| WHAT YOU WILL DO |
Extract every line of text from the records below word for word, leaving out the pictures.

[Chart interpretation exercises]
* * *
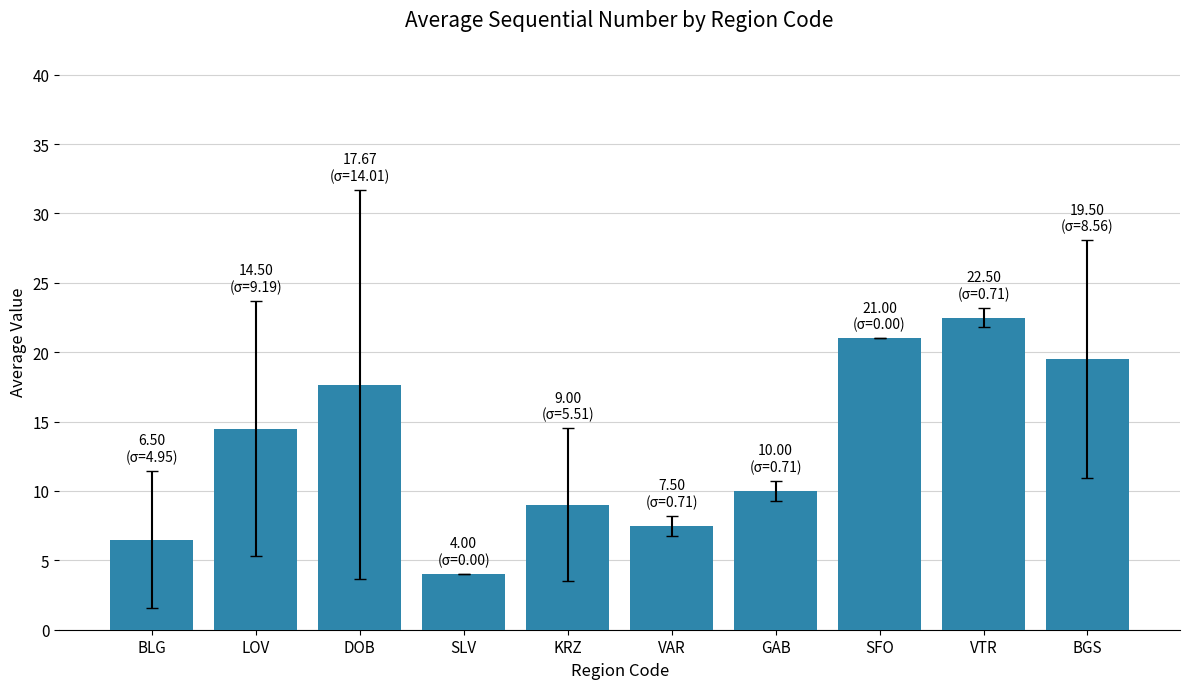

What is the ratio of the value at BGS to the value at SFO?

0.9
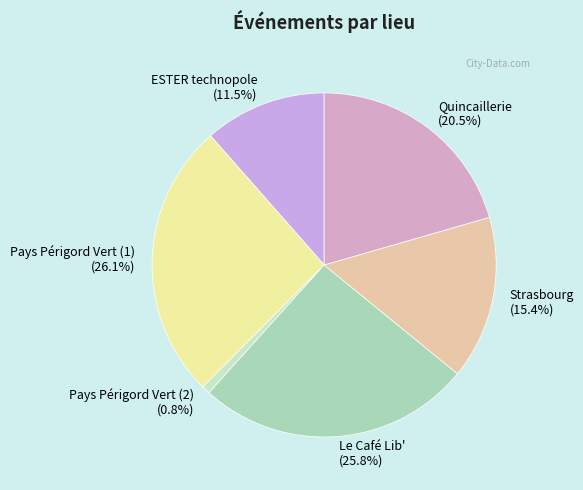

What is the smallest slice in the pie chart?

Pays Périgord Vert (2)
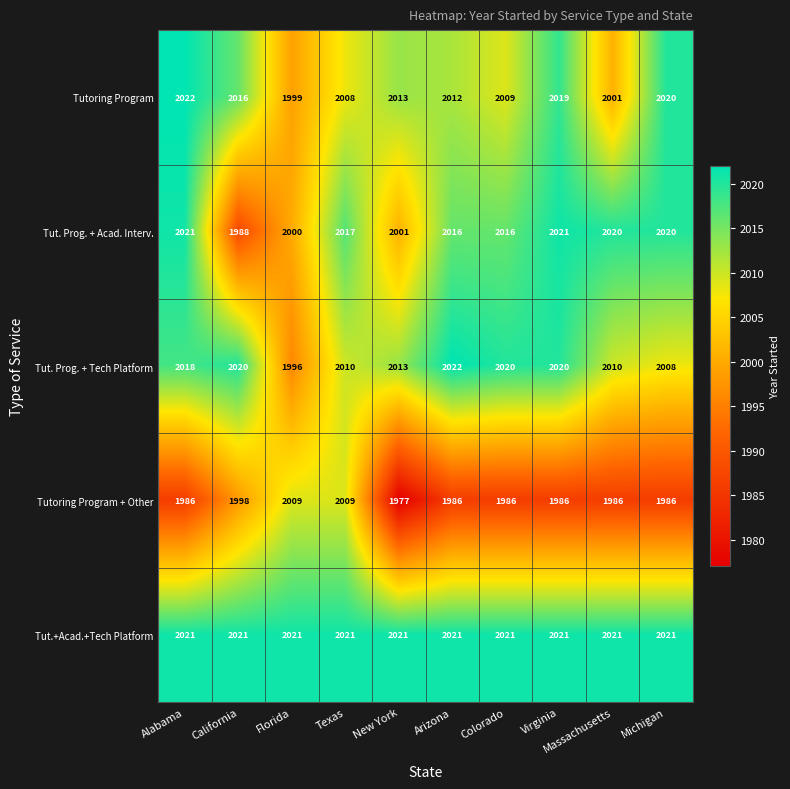

The Tut.+Acad.+Tech Platform series shows 3513 at Colorado. True or false?

False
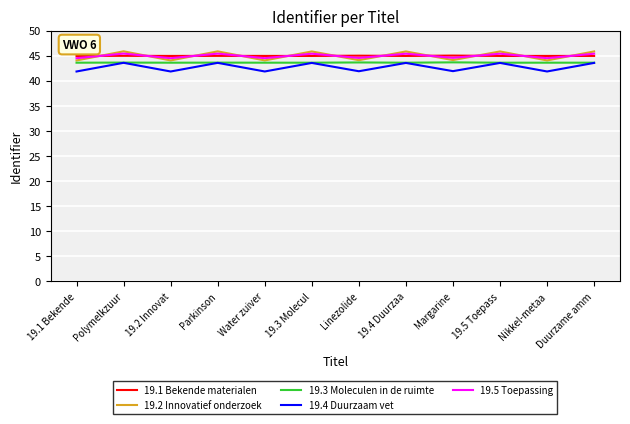

True or false: 19.3 Moleculen in de ruimte and 19.2 Innovatief onderzoek intersect in this chart.

False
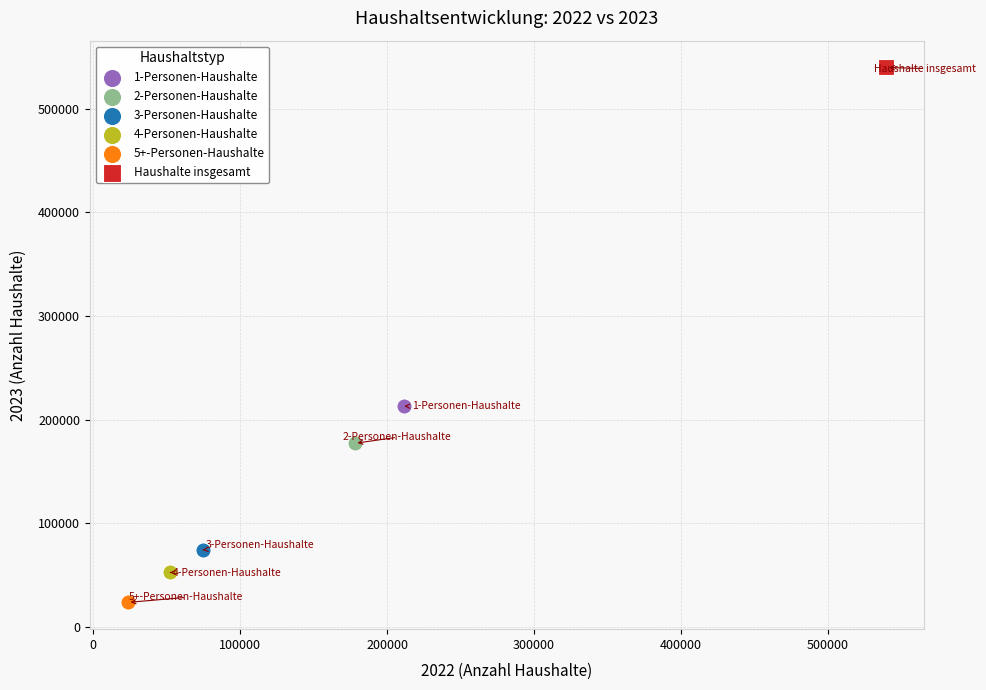

Which series reaches the maximum Y coordinate?

Haushalte insgesamt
* * *
| WRITTEN REPLY |
What is the ratio of the value at BGS to the value at SFO?

0.9

What is the smallest slice in the pie chart?

Pays Périgord Vert (2)

The Tut.+Acad.+Tech Platform series shows 3513 at Colorado. True or false?

False

True or false: 19.3 Moleculen in de ruimte and 19.2 Innovatief onderzoek intersect in this chart.

False

Which series reaches the maximum Y coordinate?

Haushalte insgesamt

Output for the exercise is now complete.